◆ Task to carry out ◆
From the entries that follow, copy exactly the lines beginning at the line holding "Document page, 2400x1350 pixels." and continuing through the line holding "For every layout".

◆ Given data ◆
########################################

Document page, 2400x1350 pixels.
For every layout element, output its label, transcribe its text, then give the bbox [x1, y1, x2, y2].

########################################

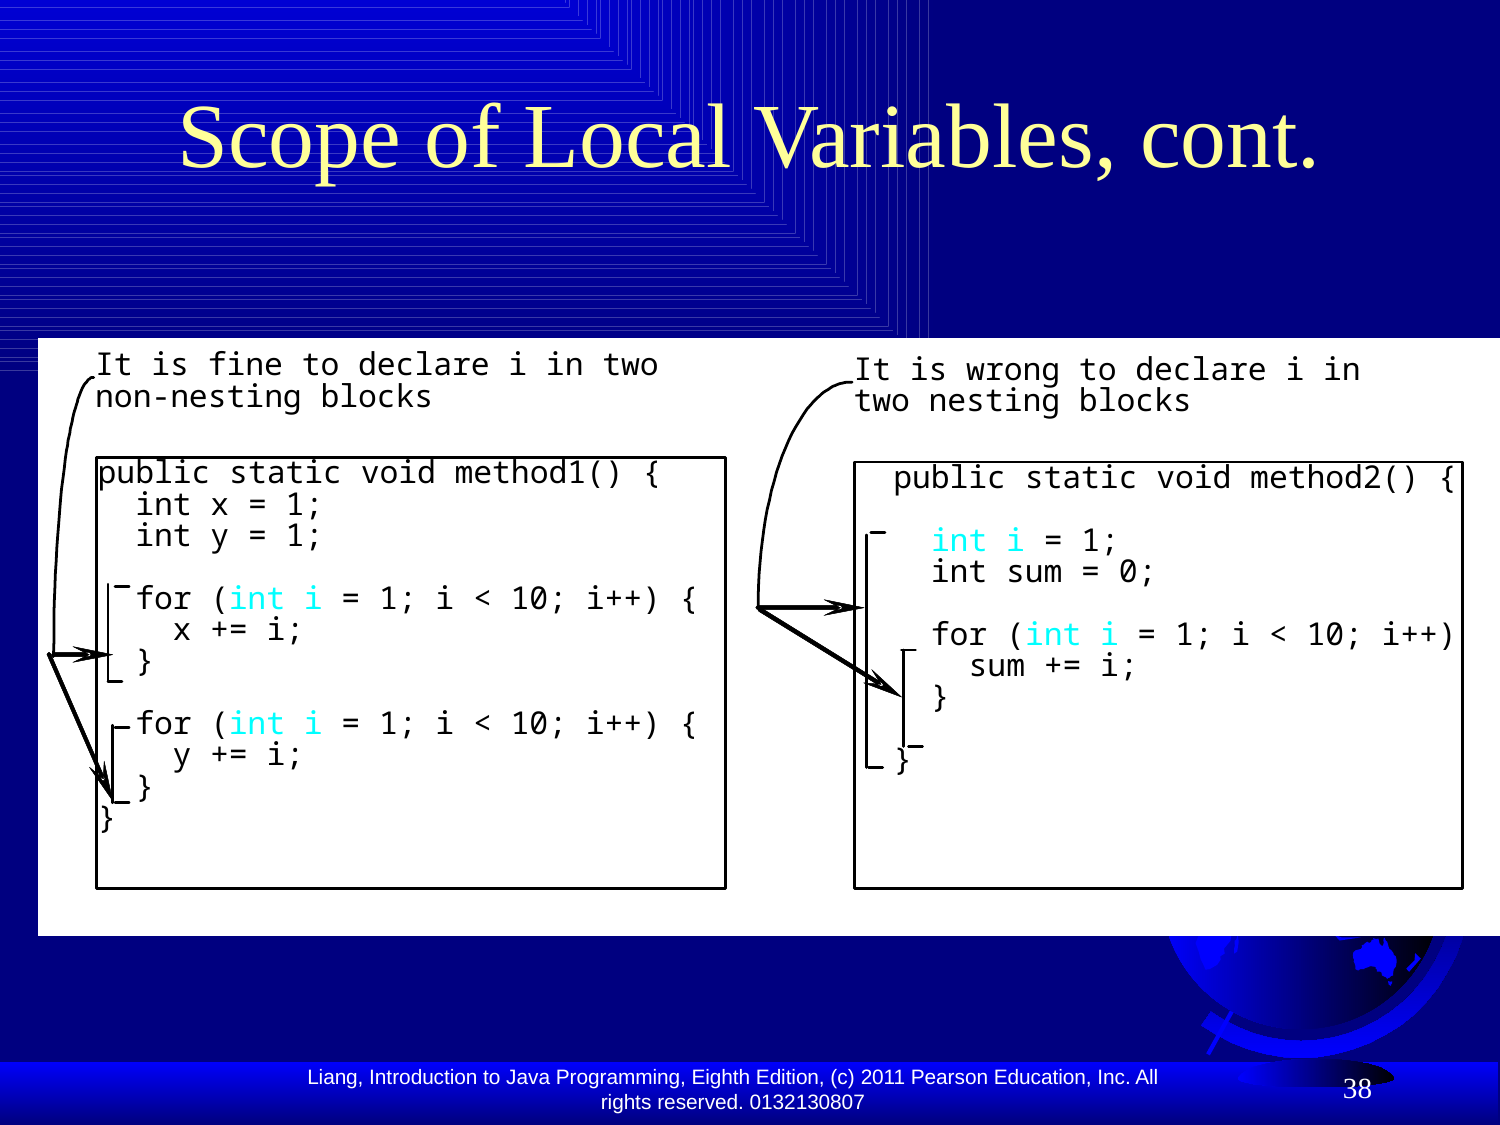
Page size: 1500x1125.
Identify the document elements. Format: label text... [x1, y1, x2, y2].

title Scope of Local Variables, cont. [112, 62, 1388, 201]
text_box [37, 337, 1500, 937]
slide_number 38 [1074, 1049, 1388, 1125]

########################################

◆ Task solution ◆
Document page, 2400x1350 pixels.
For every layout element, output its label, transcribe its text, then give the bbox [x1, y1, x2, y2].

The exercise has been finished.